Assignment – Although the records include pictures, the copy should not; write out exactly the lines from the first through the line with "Tayland: 3 - Bulgaristan: 0".

Dataset entries:
══════════
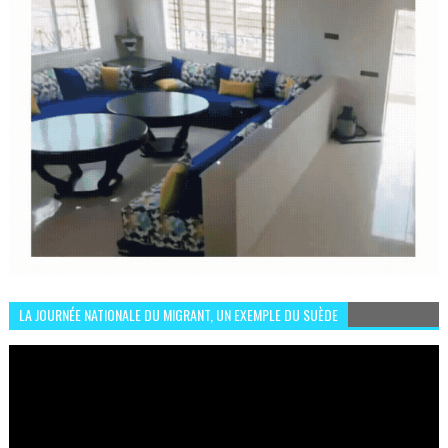
LA JOURNÉE NATIONALE DU MIGRANT, UN EXEMPLE DU SUÈDE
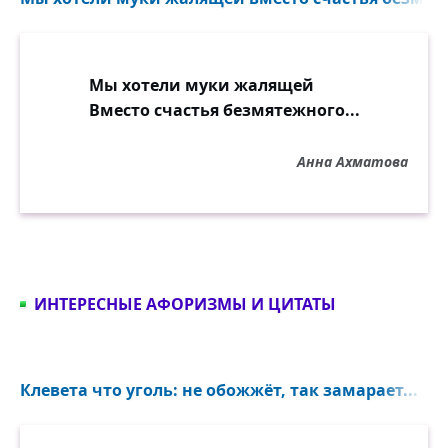
Мы хотели муки жалящей
Вместо счастья безмятежного...
Анна Ахматова
ИНТЕРЕСНЫЕ АФОРИЗМЫ И ЦИТАТЫ
Клевета что уголь: не обожжёт, так замарает...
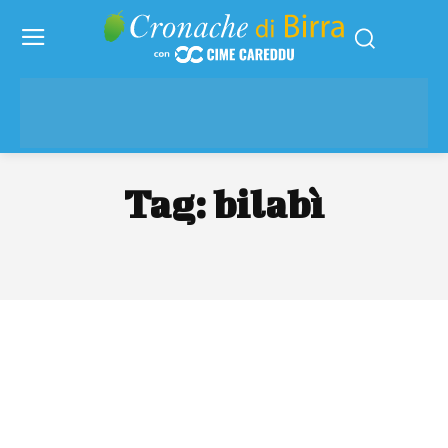
Tag:
bilabì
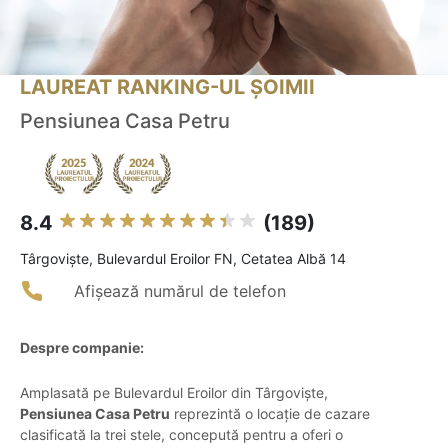
LAUREAT RANKING-UL ȘOIMII
Pensiunea Casa Petru
8.4
(189)
Târgovişte, Bulevardul Eroilor FN, Cetatea Albă 14
Afișează numărul de telefon
Despre companie:
Amplasată pe Bulevardul Eroilor din Târgoviște,
Pensiunea Casa Petru
reprezintă o locație de cazare
clasificată la trei stele, concepută pentru a oferi o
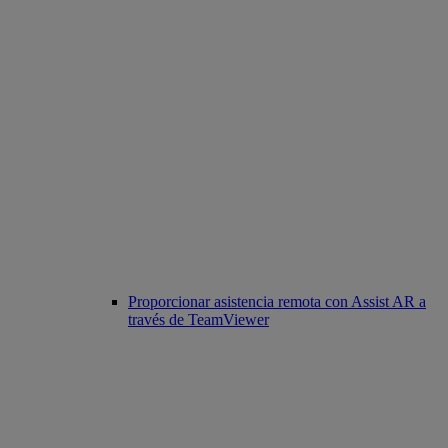
Proporcionar asistencia remota con Assist AR a
través de TeamViewer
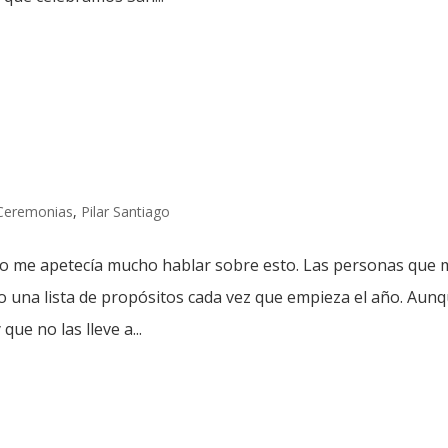
Ceremonias
,
Pilar Santiago
ero me apetecía mucho hablar sobre esto. Las personas que 
 una lista de propósitos cada vez que empieza el año. Aunq
ue no las lleve a...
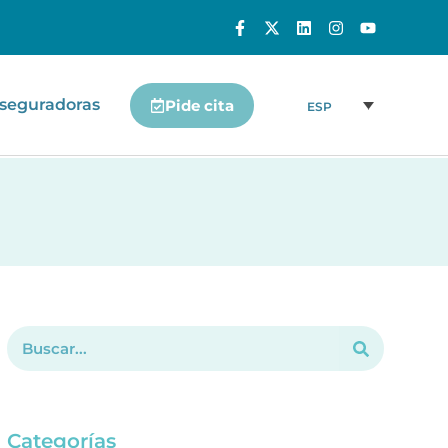
seguradoras
Pide cita
ESP
Categorías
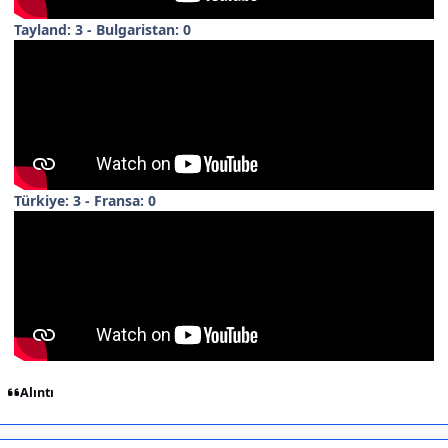
Tayland: 3 - Bulgaristan: 0
Türkiye: 3 - Fransa: 0
Alıntı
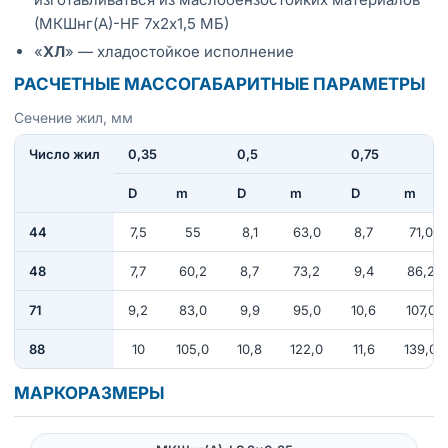
(МКШнг(А)-HF 7х2х1,5 МБ)
«
ХЛ
» — хладостойкое исполнение
РАСЧЕТНЫЕ МАССОГАБАРИТНЫЕ ПАРАМЕТРЫ
Сечение жил, мм
Число жил
0,35
0,5
0,75
D
m
D
m
D
m
44
7,5
55
8,1
63,0
8,7
71,0
48
7,7
60,2
8,7
73,2
9,4
86,2
71
9,2
83,0
9,9
95,0
10,6
107,0
88
10
105,0
10,8
122,0
11,6
139,0
МАРКОРАЗМЕРЫ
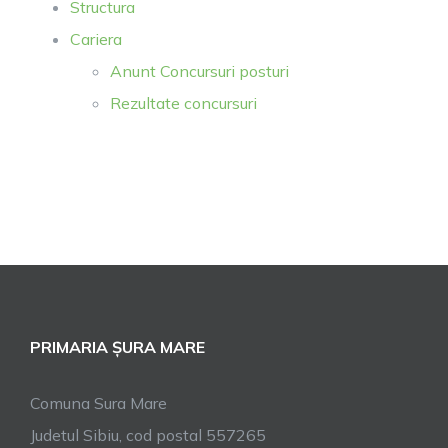
Structura
Cariera
Anunt Concursuri posturi
Rezultate concursuri
PRIMARIA ȘURA MARE
Comuna Sura Mare
Judetul Sibiu, cod postal 557265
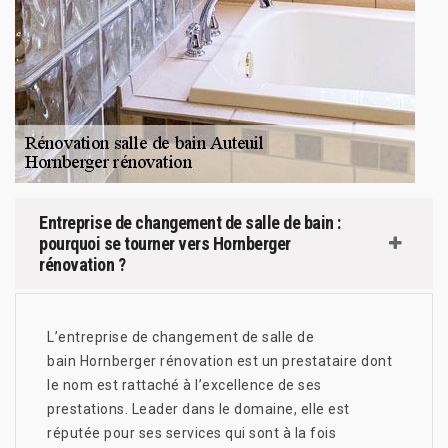
Entreprise de changement de salle de bain :
pourquoi se tourner vers Hornberger
rénovation ?
L’entreprise de changement de salle de
bain Hornberger rénovation est un prestataire dont
le nom est rattaché à l’excellence de ses
prestations. Leader dans le domaine, elle est
réputée pour ses services qui sont à la fois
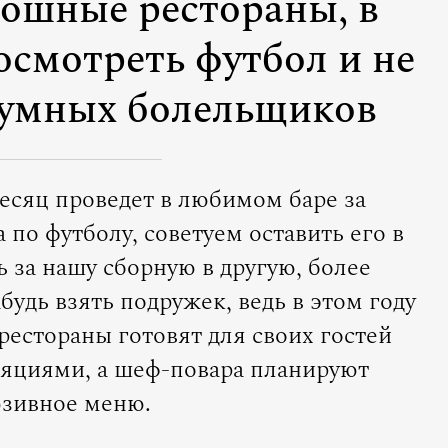
ошные рестораны, в
смотреть футбол и не
шумных болельщиков
есяц проведет в любимом баре за
по футболу, советуем оставить его в
ь за нашу сборную в другую, более
будь взять подружек, ведь в этом году
рестораны готовят для своих гостей
яциями, а шеф-повара планируют
зивное меню.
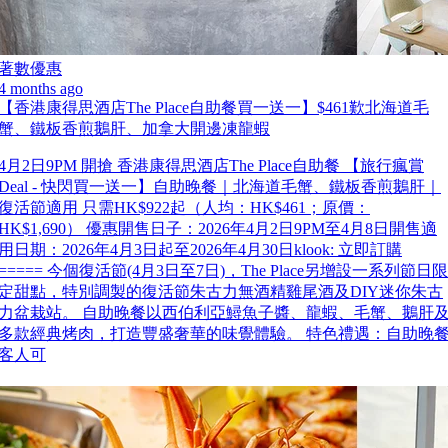
著數優惠
4 months ago
【香港康得思酒店The Place自助餐買一送一】$461歎北海道毛
蟹、鐵板香煎鵝肝、加拿大開邊凍龍蝦
4月2日9PM 開搶 香港康得思酒店The Place自助餐 【旅行瘋賞
Deal - 快閃買一送一】自助晚餐｜北海道毛蟹、鐵板香煎鵝肝｜
復活節適用 只需HK$922起（人均：HK$461；原價：
HK$1,690） 優惠開售日子：2026年4月2日9PM至4月8日開售適
用日期：2026年4月3日起至2026年4月30日klook: 立即訂購
===== 今個復活節(4月3日至7日)，The Place另增設一系列節日限
定甜點，特別調製的復活節朱古力無酒精雞尾酒及DIY迷你朱古
力盆栽站。 自助晚餐以西伯利亞鱘魚子醬、龍蝦、毛蟹、鵝肝
多款經典烤肉，打造豐盛奢華的味覺體驗。 特色禮遇：自助晚
客人可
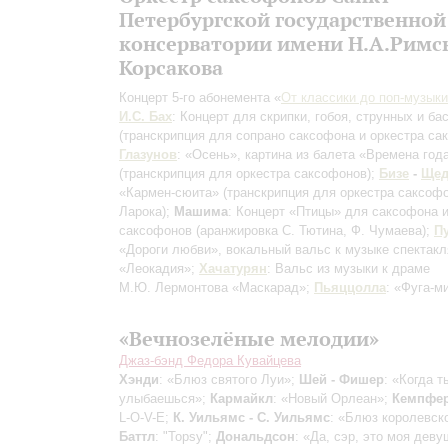
Петербургской государственной
консерватории имени Н.А.Римс
Корсакова
Концерт 5-го абонемента «
От классики до поп-музыки
И.С. Бах
: Концерт для скрипки, гобоя, струнных и ба
(транскрипция для сопрано саксофона и оркестра са
Глазунов
: «Осень», картина из балета «Времена год
(транскрипция для оркестра саксофонов)
;
Бизе
-
Щед
«Кармен-сюита»
(транскрипция для оркестра саксоф
Ларока)
;
Машима
: Концерт «Птицы» для саксофона и
саксофонов
(аранжировка С. Тютина, Ф. Чумаева)
;
П
«Дороги любви», вокальный вальс к музыке спектакл
«Леокадия»;
Хачатурян
: Вальс из музыки к драме
М.Ю. Лермонтова «Маскарад»;
Пьяццолла
: «Фуга-м
«Вечнозелёные мелодии»
Джаз-бэнд Федора Кувайцева
Хэнди
: «Блюз святого Луи»;
Шей - Фишер
: «Когда т
улыбаешься»;
Кармайкл
: «Новый Орлеан»;
Кемпфер
L-O-V-E;
К. Уильямс - С. Уильямс
: «Блюз королевско
Баттл
: "Topsy";
Дональдсон
: «Да, сэр, это моя деву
══════════
Finished task –
LA JOURNÉE NATIONALE DU MIGRANT, UN EXEMPLE DU SUÈDE
Мы хотели муки жалящей
Вместо счастья безмятежного...
Анна Ахматова
ИНТЕРЕСНЫЕ АФОРИЗМЫ И ЦИТАТЫ
Клевета что уголь: не обожжёт, так замарает...
Tag:
bilabì
LAUREAT RANKING-UL ȘOIMII
Pensiunea Casa Petru
8.4
(189)
Târgovişte, Bulevardul Eroilor FN, Cetatea Albă 14
Afișează numărul de telefon
Despre companie:
Amplasată pe Bulevardul Eroilor din Târgoviște,
Pensiunea Casa Petru
reprezintă o locație de cazare
clasificată la trei stele, concepută pentru a oferi o
Proporcionar asistencia remota con Assist AR a
través de TeamViewer
Ceremonias
,
Pilar Santiago
ero me apetecía mucho hablar sobre esto. Las personas que 
 una lista de propósitos cada vez que empieza el año. Aunq
ue no las lleve a...
seguradoras
Pide cita
ESP
Categorías
Tayland: 3 - Bulgaristan: 0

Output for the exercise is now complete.